Given data below:

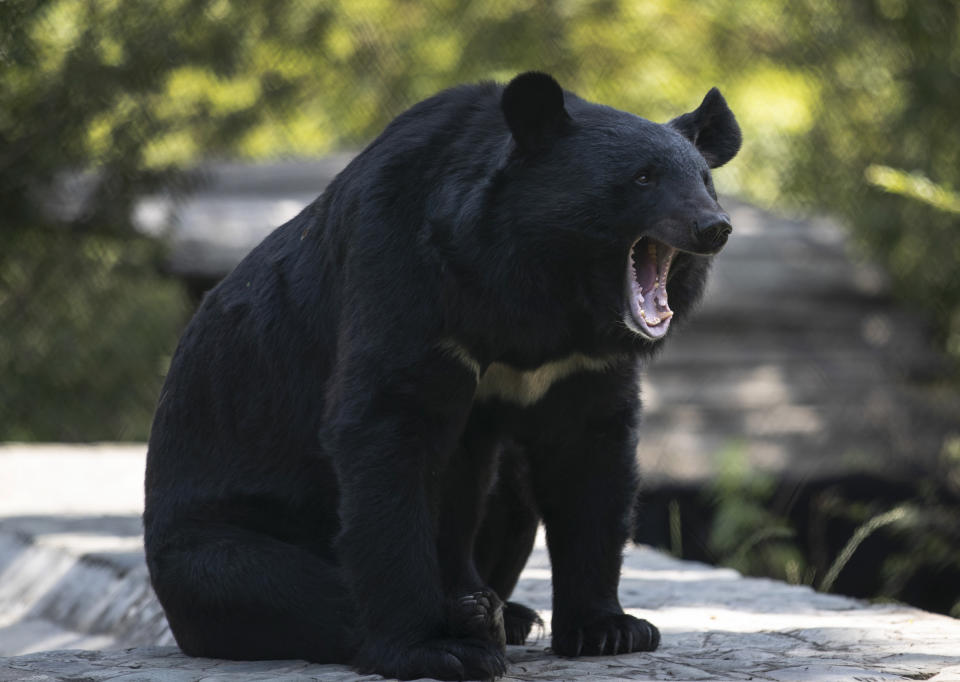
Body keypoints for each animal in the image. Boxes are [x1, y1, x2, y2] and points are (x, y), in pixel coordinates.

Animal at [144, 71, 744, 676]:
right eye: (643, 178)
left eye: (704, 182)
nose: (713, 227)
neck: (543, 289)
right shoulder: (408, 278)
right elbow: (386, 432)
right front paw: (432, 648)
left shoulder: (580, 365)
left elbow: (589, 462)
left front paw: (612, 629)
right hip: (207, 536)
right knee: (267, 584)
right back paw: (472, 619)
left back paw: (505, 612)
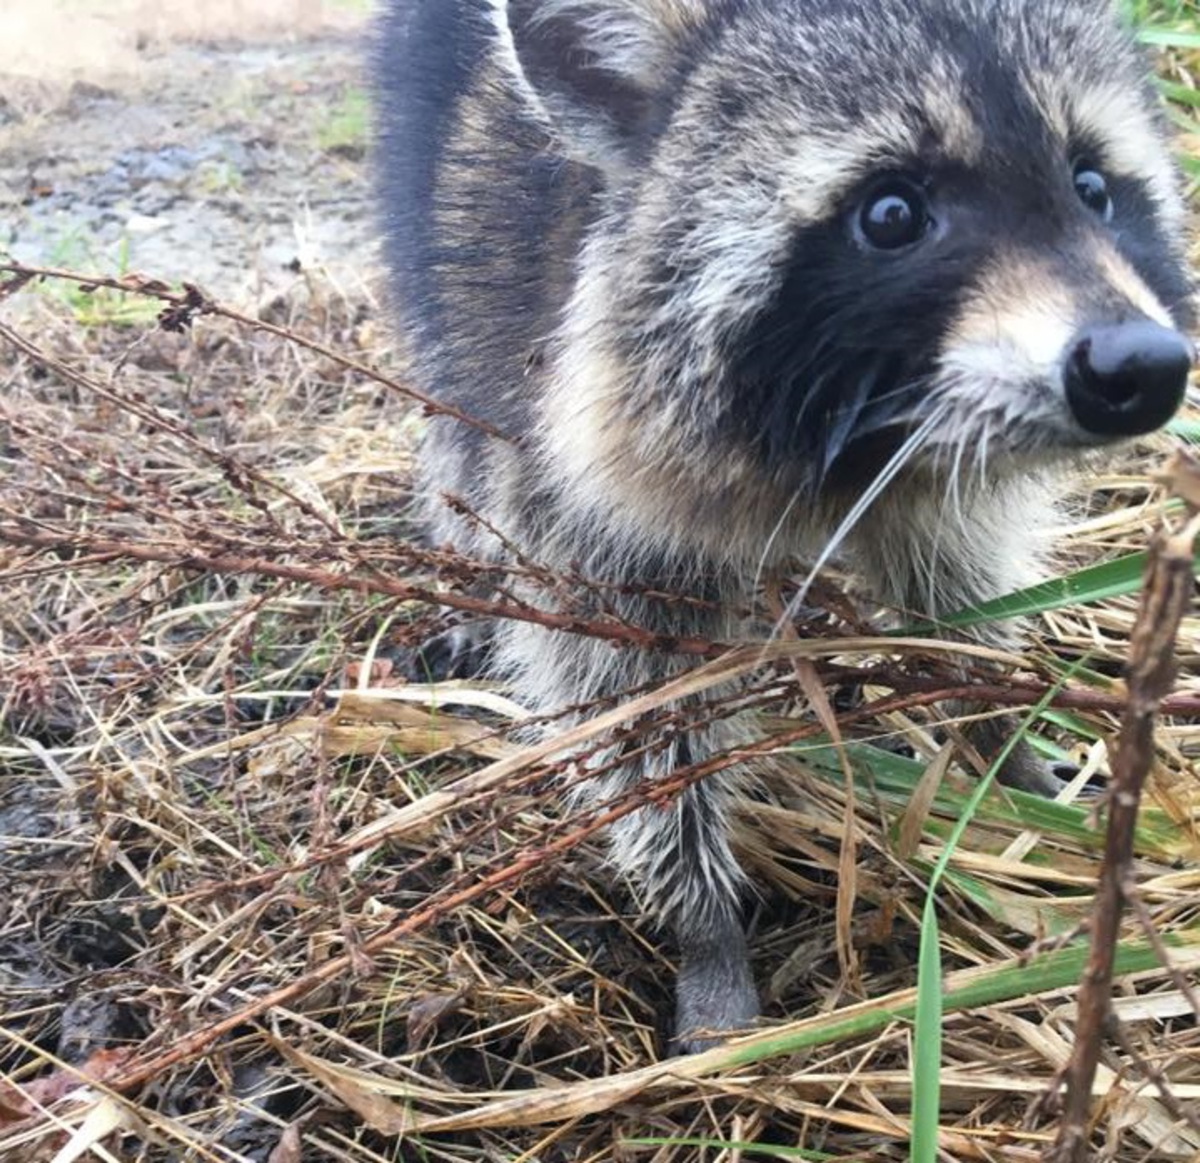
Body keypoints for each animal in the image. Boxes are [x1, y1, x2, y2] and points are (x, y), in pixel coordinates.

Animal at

End of Given data.
Given data below:

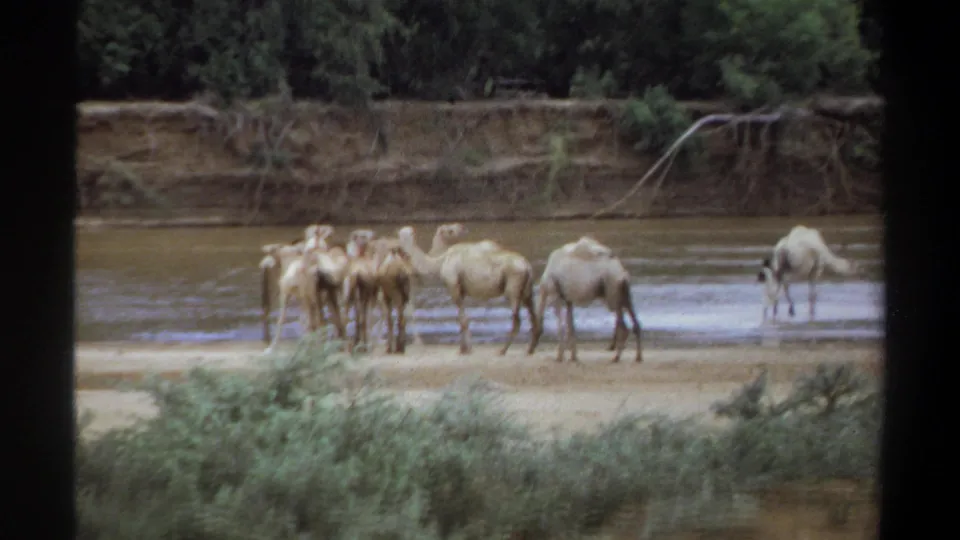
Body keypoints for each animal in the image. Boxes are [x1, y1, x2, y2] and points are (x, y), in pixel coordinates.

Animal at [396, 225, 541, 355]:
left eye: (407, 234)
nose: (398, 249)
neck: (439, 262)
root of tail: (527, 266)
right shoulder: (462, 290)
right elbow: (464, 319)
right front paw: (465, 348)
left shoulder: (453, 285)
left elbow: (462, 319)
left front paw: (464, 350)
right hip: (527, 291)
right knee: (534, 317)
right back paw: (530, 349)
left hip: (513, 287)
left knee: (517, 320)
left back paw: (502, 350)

End of Given data.

Which of the lines in the listing above include "left"? Report each of them.

Exercise output ▸
left eye: (704, 182)
left shoulder: (580, 365)
left elbow: (589, 462)
left front paw: (612, 629)
left back paw: (505, 612)
left eye: (407, 234)
left shoulder: (453, 285)
left elbow: (462, 319)
left front paw: (464, 350)
left hip: (513, 287)
left knee: (517, 320)
left back paw: (502, 350)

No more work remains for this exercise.